The scope of work carried out by primary care providers is far-reaching, including initial steps of diagnosis, subsequent treatment planning, and follow-up of active disease. Preventative medicine is also an important part of the job and it encompasses screening modalities and patient education, a large part of which involves counselling on lifestyle modifications such as weight loss, optimized nutrition, improved physical activity, smoking cessation, etc. Offering comprehensive patient education is more involved than a simple written prescription of topical steroids for an eczematous rash. Ultimately, our patients are no different than we are when it comes to establishing more optimal lifestyle habits, and as individuals we all have varying degrees of what’s called a “locus of control”, which describes how much control we feel that we have over our own lives and the experiences that arise within them. Some people might be externalizers; they will feel as though the events of life are happening to them. Internalizers on the other side of the spectrum believe that the events of life are happening because of the actions they have taken. This mental setpoint of control guides a person’s inner drive and motivation which is important to be familiar with when counseling patients about lifestyle medicine; for some people increasing weekly exercise may be a goal that’s perceived as highly attainable and therefore perhaps less time can be spent in the clinic discussing personal and/or financial barriers to reaching that goal. But this might not be the case for other patients who, for various reasons, may need more time dedicated to counselling and education. Additionally, patients who are more likely to externalize may require a closer look at personal and material resources they have available to “spend” on a lifestyle goal (time, money, considerations for family care and travel, etc.). Primary prevention and lifestyle counseling is hard work and in many ways, the topics of discussion around these goals can be stigmatizing for some people.

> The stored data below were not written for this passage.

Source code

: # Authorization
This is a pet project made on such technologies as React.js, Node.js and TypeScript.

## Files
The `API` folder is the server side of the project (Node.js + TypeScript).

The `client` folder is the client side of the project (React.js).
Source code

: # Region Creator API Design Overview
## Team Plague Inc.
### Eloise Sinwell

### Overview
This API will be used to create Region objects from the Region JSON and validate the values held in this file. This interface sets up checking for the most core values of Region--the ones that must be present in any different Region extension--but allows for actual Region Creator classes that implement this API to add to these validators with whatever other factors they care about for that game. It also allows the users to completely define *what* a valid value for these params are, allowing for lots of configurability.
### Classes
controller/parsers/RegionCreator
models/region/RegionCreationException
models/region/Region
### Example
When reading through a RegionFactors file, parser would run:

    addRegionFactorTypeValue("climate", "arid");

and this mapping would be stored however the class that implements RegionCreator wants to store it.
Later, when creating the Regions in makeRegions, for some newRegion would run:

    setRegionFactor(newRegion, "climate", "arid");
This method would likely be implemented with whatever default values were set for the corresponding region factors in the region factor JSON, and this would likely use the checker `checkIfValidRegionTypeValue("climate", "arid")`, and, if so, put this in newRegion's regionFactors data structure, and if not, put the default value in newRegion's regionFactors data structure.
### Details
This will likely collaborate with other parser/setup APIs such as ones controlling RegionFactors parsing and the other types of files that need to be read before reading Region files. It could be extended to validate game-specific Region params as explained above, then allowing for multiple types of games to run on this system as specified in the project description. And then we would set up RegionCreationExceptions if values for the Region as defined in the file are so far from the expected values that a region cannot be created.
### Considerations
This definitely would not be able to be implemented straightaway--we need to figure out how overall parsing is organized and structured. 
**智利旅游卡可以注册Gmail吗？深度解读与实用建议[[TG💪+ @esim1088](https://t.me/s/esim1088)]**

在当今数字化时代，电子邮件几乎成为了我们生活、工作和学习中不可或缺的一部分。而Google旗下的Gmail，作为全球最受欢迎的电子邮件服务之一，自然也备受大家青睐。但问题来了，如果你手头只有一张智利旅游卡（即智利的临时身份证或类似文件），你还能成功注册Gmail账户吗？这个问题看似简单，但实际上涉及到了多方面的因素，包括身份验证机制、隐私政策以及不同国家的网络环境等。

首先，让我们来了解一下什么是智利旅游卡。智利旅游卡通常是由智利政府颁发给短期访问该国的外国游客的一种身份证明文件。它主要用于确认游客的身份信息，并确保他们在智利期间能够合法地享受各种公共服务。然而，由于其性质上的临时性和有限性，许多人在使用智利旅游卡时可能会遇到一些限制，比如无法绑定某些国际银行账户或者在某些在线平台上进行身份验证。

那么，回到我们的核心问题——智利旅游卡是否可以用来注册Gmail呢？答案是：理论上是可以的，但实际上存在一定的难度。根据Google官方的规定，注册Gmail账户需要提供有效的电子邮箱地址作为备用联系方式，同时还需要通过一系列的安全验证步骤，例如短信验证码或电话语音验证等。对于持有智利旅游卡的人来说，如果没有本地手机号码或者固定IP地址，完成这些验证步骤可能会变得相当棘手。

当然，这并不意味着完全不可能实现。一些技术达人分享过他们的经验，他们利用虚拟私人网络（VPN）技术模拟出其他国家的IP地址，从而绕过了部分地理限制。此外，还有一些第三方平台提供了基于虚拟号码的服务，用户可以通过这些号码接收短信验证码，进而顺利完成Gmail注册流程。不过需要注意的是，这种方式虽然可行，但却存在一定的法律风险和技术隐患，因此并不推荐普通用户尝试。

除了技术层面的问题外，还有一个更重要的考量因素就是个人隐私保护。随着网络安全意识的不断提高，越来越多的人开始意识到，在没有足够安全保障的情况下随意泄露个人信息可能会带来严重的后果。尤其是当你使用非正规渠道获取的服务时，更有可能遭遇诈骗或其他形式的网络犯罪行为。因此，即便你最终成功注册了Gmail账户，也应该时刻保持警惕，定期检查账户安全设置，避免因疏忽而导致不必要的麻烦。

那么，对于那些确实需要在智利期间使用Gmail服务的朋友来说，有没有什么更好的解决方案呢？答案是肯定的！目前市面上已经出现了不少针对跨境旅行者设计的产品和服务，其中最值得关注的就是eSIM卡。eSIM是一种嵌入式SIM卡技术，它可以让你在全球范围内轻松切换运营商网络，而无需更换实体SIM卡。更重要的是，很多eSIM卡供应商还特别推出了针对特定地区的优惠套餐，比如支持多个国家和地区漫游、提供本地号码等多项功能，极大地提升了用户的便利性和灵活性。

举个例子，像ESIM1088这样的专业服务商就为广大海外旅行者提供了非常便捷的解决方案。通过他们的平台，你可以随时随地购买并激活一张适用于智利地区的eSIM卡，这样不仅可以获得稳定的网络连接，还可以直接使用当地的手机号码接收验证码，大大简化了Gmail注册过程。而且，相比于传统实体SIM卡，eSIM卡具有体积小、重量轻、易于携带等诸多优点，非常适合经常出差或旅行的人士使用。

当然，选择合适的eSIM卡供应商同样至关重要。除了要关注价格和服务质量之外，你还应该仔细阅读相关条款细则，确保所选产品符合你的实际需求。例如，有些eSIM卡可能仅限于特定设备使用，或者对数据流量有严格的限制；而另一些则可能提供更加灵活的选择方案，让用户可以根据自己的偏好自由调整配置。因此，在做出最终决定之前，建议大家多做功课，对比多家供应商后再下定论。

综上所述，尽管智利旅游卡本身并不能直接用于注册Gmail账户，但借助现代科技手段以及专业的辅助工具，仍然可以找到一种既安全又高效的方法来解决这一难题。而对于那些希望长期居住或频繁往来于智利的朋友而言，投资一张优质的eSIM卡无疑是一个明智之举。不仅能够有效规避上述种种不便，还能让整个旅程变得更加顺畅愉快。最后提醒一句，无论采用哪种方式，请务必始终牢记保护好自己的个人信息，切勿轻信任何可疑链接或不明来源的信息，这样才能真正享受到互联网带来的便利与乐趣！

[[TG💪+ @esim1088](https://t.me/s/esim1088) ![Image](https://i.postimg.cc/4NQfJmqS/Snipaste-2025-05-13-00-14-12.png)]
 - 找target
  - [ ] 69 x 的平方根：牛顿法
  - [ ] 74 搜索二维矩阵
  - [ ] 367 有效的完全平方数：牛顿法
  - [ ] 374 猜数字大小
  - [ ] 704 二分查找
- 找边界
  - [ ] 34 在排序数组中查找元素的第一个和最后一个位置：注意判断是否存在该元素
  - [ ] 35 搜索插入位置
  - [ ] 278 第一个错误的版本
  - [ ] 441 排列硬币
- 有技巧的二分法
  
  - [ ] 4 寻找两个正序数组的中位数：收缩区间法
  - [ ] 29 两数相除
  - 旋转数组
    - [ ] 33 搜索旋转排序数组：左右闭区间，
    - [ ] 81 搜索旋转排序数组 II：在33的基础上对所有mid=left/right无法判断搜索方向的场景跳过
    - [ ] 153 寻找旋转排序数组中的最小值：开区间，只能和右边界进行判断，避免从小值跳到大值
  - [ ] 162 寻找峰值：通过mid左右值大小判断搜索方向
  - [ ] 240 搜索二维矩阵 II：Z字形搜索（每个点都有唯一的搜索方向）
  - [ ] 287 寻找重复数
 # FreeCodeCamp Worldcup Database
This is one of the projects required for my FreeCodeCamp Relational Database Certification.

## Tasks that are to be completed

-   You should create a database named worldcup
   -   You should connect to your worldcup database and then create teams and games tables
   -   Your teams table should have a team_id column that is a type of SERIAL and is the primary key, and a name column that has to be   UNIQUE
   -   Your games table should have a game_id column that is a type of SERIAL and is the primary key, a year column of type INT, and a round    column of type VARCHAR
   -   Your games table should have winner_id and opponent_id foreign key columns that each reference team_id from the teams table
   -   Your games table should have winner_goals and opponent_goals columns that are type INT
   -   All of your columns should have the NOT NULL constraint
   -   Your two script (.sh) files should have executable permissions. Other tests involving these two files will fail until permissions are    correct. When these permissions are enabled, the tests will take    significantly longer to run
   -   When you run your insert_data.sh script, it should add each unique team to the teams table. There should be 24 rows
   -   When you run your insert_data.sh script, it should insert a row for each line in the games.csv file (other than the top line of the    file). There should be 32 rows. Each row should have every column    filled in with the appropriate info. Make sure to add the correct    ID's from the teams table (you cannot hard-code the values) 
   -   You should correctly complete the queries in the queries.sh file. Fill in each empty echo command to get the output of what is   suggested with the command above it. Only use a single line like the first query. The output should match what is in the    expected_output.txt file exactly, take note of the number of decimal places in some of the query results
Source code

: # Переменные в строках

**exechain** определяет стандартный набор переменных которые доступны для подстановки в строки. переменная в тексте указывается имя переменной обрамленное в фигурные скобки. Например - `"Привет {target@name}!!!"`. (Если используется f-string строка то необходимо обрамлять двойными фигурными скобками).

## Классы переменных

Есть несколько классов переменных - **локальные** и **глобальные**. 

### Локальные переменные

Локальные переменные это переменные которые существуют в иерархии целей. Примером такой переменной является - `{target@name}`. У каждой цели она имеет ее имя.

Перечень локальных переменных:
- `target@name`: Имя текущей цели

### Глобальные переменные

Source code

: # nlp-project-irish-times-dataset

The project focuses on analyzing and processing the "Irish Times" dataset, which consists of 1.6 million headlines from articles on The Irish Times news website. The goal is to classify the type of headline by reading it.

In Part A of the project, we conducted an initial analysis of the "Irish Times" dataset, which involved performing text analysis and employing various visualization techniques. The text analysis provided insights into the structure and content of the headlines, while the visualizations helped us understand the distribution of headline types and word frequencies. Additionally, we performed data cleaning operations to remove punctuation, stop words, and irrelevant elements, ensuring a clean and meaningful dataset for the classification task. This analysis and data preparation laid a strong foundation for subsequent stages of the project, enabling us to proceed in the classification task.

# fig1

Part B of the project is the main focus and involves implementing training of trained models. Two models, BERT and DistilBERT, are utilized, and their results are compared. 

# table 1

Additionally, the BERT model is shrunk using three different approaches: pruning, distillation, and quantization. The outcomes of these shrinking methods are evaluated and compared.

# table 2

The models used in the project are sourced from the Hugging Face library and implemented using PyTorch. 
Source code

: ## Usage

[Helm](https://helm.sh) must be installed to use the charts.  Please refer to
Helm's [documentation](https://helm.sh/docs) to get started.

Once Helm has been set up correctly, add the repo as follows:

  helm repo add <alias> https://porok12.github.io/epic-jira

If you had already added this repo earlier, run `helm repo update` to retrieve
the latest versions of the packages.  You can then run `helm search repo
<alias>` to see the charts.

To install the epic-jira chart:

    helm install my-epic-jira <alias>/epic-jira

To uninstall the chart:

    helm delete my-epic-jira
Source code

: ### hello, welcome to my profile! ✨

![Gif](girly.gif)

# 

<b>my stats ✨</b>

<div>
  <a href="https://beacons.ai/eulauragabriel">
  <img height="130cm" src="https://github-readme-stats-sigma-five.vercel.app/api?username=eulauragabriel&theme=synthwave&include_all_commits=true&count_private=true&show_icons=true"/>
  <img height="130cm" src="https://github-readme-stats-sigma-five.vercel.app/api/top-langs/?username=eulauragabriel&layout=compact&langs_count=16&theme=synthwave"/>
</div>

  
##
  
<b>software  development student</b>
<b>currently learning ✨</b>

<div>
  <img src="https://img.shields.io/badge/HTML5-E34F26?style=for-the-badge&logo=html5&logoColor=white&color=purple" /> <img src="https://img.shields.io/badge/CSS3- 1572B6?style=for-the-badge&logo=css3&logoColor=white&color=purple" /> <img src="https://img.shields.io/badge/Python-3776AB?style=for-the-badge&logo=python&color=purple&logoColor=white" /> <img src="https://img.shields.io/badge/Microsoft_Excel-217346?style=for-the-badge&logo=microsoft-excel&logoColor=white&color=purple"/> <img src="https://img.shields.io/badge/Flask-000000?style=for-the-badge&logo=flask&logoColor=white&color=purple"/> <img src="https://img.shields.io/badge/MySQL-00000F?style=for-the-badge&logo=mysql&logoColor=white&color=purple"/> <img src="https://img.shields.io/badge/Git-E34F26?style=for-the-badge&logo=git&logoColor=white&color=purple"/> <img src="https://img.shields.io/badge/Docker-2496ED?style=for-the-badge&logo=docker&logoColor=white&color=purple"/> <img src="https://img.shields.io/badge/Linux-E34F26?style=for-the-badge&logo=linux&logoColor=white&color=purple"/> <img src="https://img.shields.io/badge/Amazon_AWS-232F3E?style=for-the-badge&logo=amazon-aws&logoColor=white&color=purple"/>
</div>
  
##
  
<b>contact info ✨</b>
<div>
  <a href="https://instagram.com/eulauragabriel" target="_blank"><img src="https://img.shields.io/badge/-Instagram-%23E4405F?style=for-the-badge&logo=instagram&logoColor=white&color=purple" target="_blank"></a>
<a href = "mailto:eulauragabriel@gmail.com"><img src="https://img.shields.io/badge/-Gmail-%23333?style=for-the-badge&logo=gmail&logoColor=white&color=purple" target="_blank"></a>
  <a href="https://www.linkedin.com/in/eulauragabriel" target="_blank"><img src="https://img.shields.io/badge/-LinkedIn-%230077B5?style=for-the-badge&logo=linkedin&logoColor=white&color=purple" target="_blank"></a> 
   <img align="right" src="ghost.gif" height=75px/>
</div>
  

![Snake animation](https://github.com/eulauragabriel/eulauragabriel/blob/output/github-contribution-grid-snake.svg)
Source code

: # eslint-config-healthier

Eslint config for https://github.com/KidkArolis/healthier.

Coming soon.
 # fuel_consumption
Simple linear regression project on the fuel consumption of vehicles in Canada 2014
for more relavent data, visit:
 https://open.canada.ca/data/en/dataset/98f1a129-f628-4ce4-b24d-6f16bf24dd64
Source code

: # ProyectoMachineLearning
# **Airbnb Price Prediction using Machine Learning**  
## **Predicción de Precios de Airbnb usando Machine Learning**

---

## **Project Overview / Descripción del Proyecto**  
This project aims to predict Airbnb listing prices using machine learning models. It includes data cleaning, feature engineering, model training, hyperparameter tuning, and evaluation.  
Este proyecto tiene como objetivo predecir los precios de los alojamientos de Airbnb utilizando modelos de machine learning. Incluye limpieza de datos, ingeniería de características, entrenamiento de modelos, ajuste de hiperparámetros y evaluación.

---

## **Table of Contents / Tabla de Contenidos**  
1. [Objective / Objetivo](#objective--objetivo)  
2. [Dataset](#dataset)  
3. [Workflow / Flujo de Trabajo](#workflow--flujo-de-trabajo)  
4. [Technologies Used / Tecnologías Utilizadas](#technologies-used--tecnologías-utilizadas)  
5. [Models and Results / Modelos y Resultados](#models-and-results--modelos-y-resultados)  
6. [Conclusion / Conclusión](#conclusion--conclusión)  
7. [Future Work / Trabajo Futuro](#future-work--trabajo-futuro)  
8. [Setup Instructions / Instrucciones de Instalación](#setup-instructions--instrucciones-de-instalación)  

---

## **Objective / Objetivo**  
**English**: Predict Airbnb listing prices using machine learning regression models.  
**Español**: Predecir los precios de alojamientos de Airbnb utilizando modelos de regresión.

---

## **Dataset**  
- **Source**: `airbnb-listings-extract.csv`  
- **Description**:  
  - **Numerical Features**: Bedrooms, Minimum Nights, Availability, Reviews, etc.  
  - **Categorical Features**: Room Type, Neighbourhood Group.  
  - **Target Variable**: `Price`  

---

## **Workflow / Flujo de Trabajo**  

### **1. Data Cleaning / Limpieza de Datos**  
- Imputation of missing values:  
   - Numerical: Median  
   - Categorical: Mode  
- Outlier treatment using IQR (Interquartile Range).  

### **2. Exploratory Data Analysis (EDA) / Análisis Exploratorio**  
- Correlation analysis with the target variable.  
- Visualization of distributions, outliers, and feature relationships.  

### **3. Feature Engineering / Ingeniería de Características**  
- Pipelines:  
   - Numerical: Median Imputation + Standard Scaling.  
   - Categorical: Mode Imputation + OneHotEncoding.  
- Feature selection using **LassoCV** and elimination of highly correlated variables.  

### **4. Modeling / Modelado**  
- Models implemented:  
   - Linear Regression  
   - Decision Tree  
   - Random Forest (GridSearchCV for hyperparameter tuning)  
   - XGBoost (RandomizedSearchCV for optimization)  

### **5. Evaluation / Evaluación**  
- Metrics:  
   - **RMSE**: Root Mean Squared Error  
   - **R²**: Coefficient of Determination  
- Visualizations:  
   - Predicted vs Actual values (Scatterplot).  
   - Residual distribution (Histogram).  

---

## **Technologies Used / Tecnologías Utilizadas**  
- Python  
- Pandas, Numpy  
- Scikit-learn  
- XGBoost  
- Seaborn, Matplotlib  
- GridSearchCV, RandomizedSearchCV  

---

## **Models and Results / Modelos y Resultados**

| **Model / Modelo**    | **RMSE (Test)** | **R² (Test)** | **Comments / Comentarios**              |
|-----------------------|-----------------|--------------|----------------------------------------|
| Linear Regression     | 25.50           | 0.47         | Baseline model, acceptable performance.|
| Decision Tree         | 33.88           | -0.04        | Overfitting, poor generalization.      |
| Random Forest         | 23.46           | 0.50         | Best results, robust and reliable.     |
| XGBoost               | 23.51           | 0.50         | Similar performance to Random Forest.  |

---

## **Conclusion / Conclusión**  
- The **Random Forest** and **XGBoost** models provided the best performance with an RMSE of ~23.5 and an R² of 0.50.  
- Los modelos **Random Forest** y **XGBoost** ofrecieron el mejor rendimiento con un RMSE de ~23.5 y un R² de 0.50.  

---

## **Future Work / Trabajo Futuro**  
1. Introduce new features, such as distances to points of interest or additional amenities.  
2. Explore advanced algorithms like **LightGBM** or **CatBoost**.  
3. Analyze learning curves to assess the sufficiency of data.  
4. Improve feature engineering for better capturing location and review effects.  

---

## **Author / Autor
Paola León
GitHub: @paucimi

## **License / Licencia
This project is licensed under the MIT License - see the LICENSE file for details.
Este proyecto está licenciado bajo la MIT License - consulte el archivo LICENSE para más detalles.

Lifestyle counselling aligns well with a participatory model for medicine, one which puts patients in the driver’s seat with regards to their health choices and outcomes. In many ways this is the path that healthcare providers continue to take with regards to patient care when compared to previous generations of paternalism where clinical decision-making was very much an isolated process rather than a shared one. Conversations about lowering sodium intake in cardiac patients or weight loss targets in a diabetic are important and they are always relevant to improving clinical care; after all, we are taught and trained to address these factors with our patients. But an important question arises about the extent to which a care provider should dedicate clinical time to discussions around mindfulness-based approaches to disease and disease prevention. Mindfulness-based programs have been studied as effective modalities for treatment of various conditions; mindfulness-based (MB) stress reduction, an 8-week program is one of the better-known courses however other targeted programs have been developed such as MB cancer recovery, MB chronic pain management, and MB relapse prevention to name a few.
When these programs are carried out in a controlled setting such as a research study, participants are engaging voluntarily with the service. In the clinic however, many patients may not have heard of such interventions, may not be aware of the appropriateness or benefits of mindfulness meditation, or may be reluctant to engage with something which requires a significant investment of time and energy. After reading stories and perspectives from care providers who have initiated these programs with their patients, it seems as though the approach often starts with learning to develop a practice for yourself. By engaging with meditation personally, not only will you benefit from stress reduction, decreased emotional reactivity, and increased empathy for example, but you’ll gain experience and the sense of “competence” making these discussions with patients more comfortable. That being said, a clinician need not be a certified MBSR instructor to offer guidance in the clinic, since referrals can be made to specialized centers to that end. I have yet to learn of a health institution that includes mindfulness teachers within the treating multidisciplinary team, but I wonder whether this might be a tangible possibility in the future of participatory medicine.
One of the major challenges that comes to mind when I think about introducing mindfulness approaches in a mainstream way into hospitals, is just that, “medicalizing” mindfulness and meditation. How can we offer mindfulness which is all about non-striving and which is non-goal oriented without selling it as a “pre-packaged” treatment protocol that respects certain guidelines for patients to follow. Doing so would assume that there are expected health outcomes that can be derived from participation and this seems to go against the ultimate heart and soul of the practise itself, a very individually defined experience. I think it’s important to always keep this is mind and to offer patients the basic evidence regarding meditation and to remind them that it is not a quick-fix solution to their health problem but rather a potential symptom-reliever and opportunity for leading a full life despite illness. A balance can be found with regards to how mindfulness is presented to patients, including both the latest evidence-based research findings and the less scientific but equally important “troubleshooting” tips for someone new to the practise (mindful exercise techniques, guided meditation series, articles, etc.). And again, different people will have different capacities to engage with mindfulness as it is a self-driven process for the most part, and some patients may need more guidance than others. The patient experience with health and disease is so private and subjective and I think mindfulness may have a valuable place in the repertoire of clinical tools we have to offer those under our care.